Below are the records; repeat exactly their lines between the line holding "1: (357, 23)" and the line holding "57: (37, 20)", inclusive, skipping the pictures.

DATA FOR ANALYSIS
———
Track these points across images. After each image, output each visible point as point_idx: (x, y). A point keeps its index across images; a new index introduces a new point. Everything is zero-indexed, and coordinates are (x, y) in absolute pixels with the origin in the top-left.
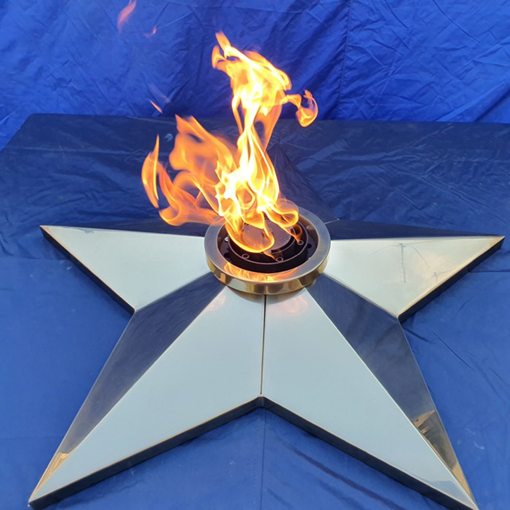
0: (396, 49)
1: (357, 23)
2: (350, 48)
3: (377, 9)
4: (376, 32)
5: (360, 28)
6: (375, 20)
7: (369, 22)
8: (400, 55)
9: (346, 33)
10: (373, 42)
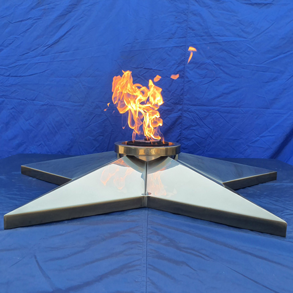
0: (207, 139)
1: (186, 127)
2: (184, 139)
3: (195, 120)
4: (195, 131)
5: (188, 129)
6: (194, 125)
7: (191, 126)
8: (209, 142)
9: (181, 131)
10: (194, 135)
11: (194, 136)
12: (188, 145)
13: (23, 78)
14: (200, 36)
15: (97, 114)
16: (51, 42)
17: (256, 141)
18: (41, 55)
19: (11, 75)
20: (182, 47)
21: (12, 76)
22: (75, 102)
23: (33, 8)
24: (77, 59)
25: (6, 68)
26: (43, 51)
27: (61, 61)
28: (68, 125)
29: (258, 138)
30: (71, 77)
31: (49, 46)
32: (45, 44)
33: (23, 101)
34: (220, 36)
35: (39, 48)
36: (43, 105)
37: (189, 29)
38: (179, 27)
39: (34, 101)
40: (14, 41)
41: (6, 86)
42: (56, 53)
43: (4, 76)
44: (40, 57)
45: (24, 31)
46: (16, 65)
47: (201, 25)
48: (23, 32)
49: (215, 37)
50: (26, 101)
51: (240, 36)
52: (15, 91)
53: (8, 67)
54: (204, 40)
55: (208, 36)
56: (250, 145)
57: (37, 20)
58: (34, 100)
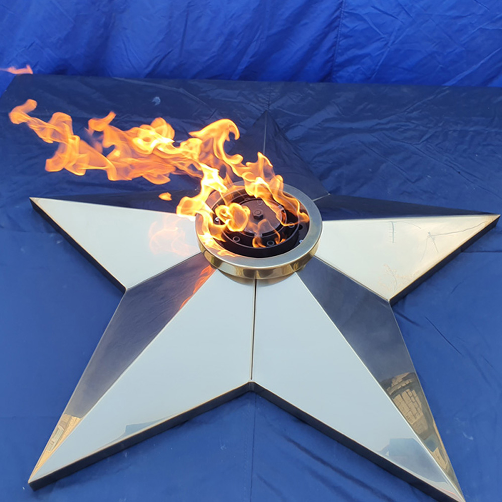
0: (397, 17)
10: (372, 8)
11: (370, 10)
12: (356, 28)
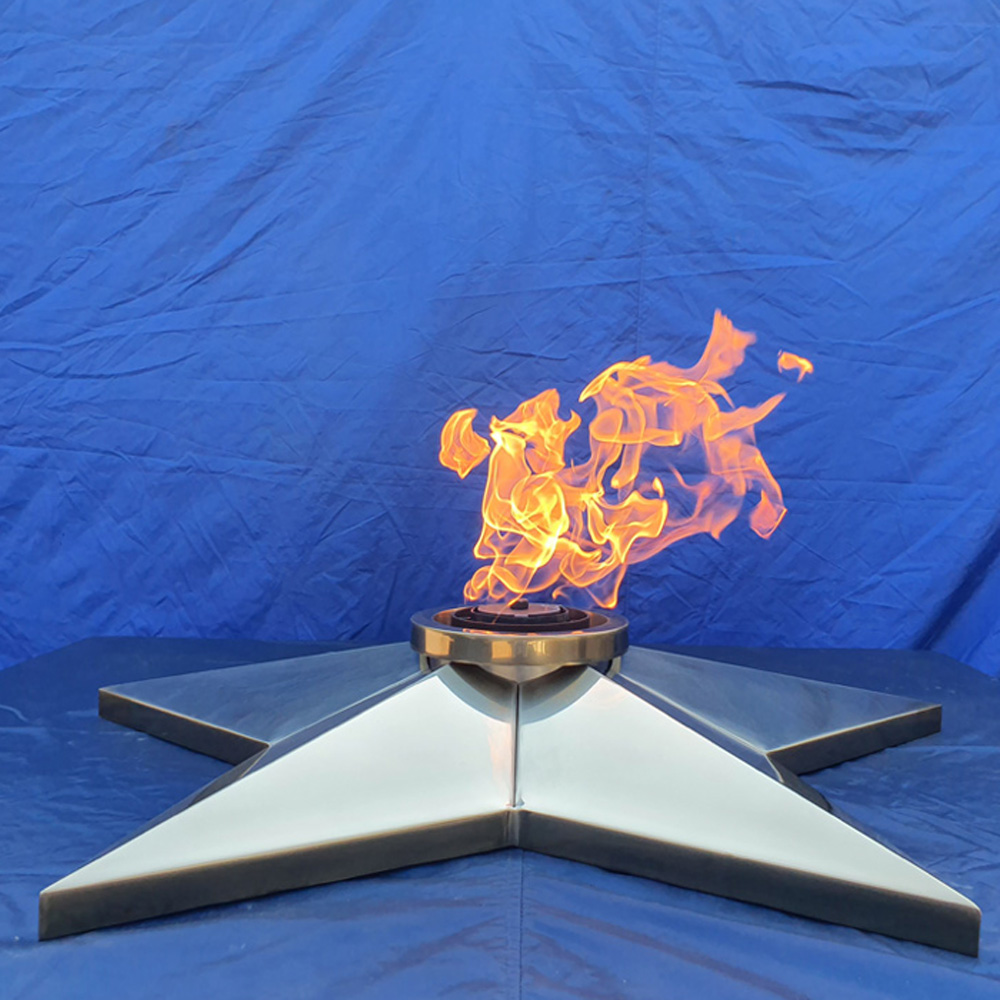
0: (711, 581)
2: (635, 578)
4: (672, 552)
8: (718, 591)
11: (671, 570)
12: (652, 599)
13: (109, 380)
14: (685, 253)
15: (352, 500)
16: (204, 265)
17: (871, 587)
18: (170, 307)
19: (71, 372)
20: (630, 288)
21: (74, 376)
22: (278, 462)
23: (149, 160)
24: (286, 322)
25: (57, 348)
26: (180, 295)
27: (236, 326)
28: (256, 537)
29: (877, 577)
30: (266, 379)
31: (198, 278)
32: (183, 272)
33: (109, 457)
34: (749, 252)
35: (166, 286)
36: (172, 471)
37: (649, 229)
38: (617, 223)
39: (146, 459)
40: (83, 263)
41: (56, 408)
42: (219, 302)
43: (50, 375)
44: (169, 313)
45: (118, 233)
46: (89, 339)
47: (688, 217)
48: (115, 235)
49: (734, 256)
50: (117, 458)
51: (810, 253)
52: (82, 423)
53: (63, 347)
54: (697, 262)
55: (709, 252)
56: (851, 599)
57: (160, 197)
58: (144, 454)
———
ANSWER SPACE
1: (357, 23)
2: (350, 48)
3: (377, 9)
4: (376, 32)
5: (360, 28)
6: (375, 20)
7: (369, 22)
8: (400, 55)
9: (346, 33)
10: (373, 42)
0: (207, 139)
1: (186, 127)
2: (184, 139)
3: (195, 120)
4: (195, 131)
5: (188, 129)
6: (194, 125)
7: (191, 126)
8: (209, 142)
9: (181, 131)
10: (194, 135)
11: (194, 136)
12: (188, 145)
13: (23, 78)
14: (200, 36)
15: (97, 114)
16: (51, 42)
17: (256, 141)
18: (41, 55)
19: (11, 75)
20: (182, 47)
21: (12, 76)
22: (75, 102)
23: (33, 8)
24: (77, 59)
25: (6, 68)
26: (43, 51)
27: (61, 61)
28: (68, 125)
29: (258, 138)
30: (71, 77)
31: (49, 46)
32: (45, 44)
33: (23, 101)
34: (220, 36)
35: (39, 48)
36: (43, 105)
37: (189, 29)
38: (179, 27)
39: (34, 101)
40: (14, 41)
41: (6, 86)
42: (56, 53)
43: (4, 76)
44: (40, 57)
45: (24, 31)
46: (16, 65)
47: (201, 25)
48: (23, 32)
49: (215, 37)
50: (26, 101)
51: (240, 36)
52: (15, 91)
53: (8, 67)
54: (204, 40)
55: (208, 36)
56: (250, 145)
57: (37, 20)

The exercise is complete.